Two modelly Russians were wearing white ruffly things, cinched by large black belts. “Do you think they’re prostitutes?” I whispered.

“When you see a young woman like that talking to an old fat guy like that, you’ve got your answer,” said Sarah. I thought about my ex-fiancé’s belly and age with respect to my own and wondered if I am as pretty as those girls, or if my virtue is as incontestable as my nose.

Patrick McMullan came by, photographed us, and talked about how his balance was off, how he was getting old. (Not old enough for me!) He and Sarah reminisced about Art Bagel, a joke they’d hatched 10 years ago at Art Basel. Patrick didn’t remember me.

Sarah went to the restroom: “I’ll leave you to your reporting,” she said. Wanting to impress her, I looked around for someone to talk to. I spoke to a few strangers — would you like to know their names now? Their jobs and which ones had food in their teeth? “It’s good to see you, too!” I exploded in the face of the anesthesiologist — and then escaped to the outside, where I saw half a jet fuselage with the word Challenger written on it. A woman ran up the steps to pose for a photo, as if she were getting on her own private jet. NetJets was one of the event's sponsors.

“That’s in poor taste,” I told Sarah when she came out. “Wasn’t the Challenger the space ship that exploded 1986’s first teacher in space?”

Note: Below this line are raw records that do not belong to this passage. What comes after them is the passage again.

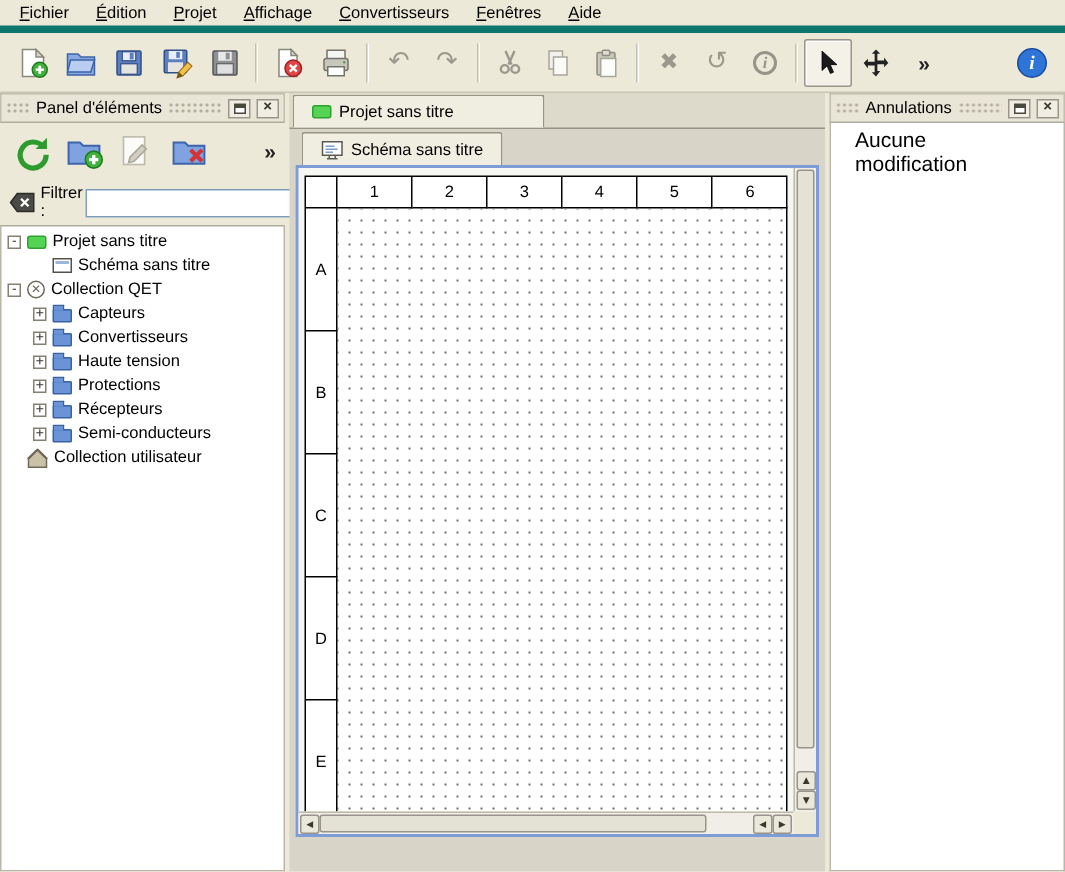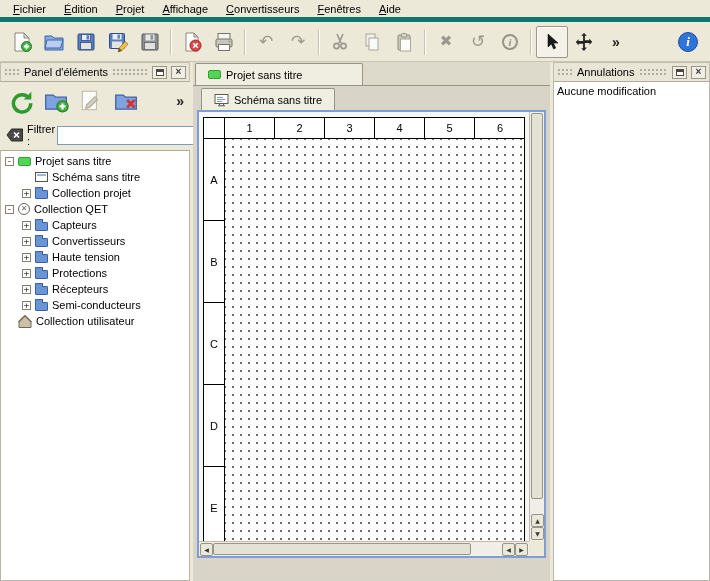--- a/index.html
+++ b/index.html
@@ -103,7 +103,7 @@
   .scorner{position:absolute;right:0;bottom:0;width:15px;height:15px;background:#ECE9D8}
 
   
-  .undo-list{flex:1;background:#fff;border:1px solid #BAB6A8;border-top:none;padding:3px 3px;font-size:11px}
+  .undo-list{flex:1;background:#fff;border:1px solid #BAB6A8;border-top:none;padding:3px 16px;font-size:14px}
 </style>
 </head>
 <body>

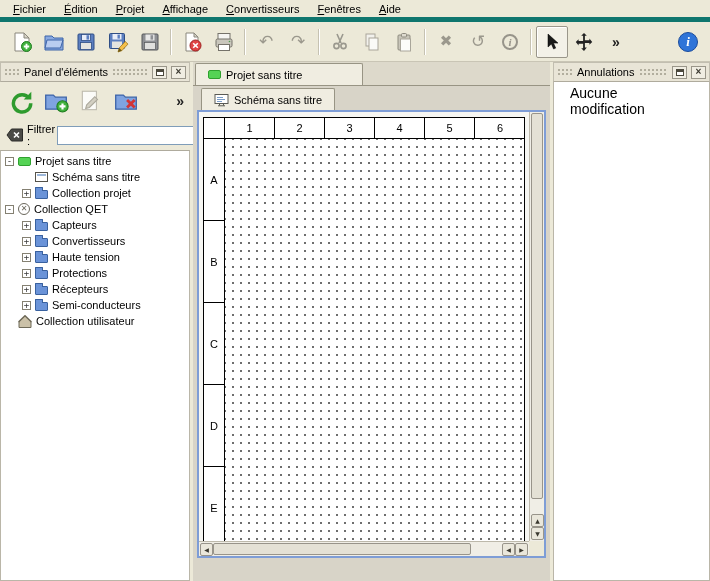--- a/index.html
+++ b/index.html
@@ -316,11 +316,6 @@
           <span class="ticon schem"></span>
           <span class="tlabel">Schéma sans titre</span>
         </div>
-        <div class="trow lvl1">
-          <span class="exp p"></span>
-          <span class="ticon fold"></span>
-          <span class="tlabel">Collection projet</span>
-        </div>
         <div class="trow lvl0">
           <span class="exp m"></span>
           <span class="ticon qet"></span>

We hit the dance floor and Sarah waved neon sticks. I held my sticks, not sure what to do with them, before a drunk girl with an armful took mine too and disappeared.

Sarah told me about her feud with Martha Stewart in the days before she moved on from her party column.

“I was just set up with one of her exes,” I said, trying to keep up.

“What’s with you and all the old guys?”

On the way out, a young woman swayed and hopscotched drunkenly, yelling at her friends behind her to “step it up!” before demanding to know where they were going next. Sarah laughed and I knew what she would write about.

But me? I’d probably write about what it feels like to wake up as a bug. How it makes your dress pinch.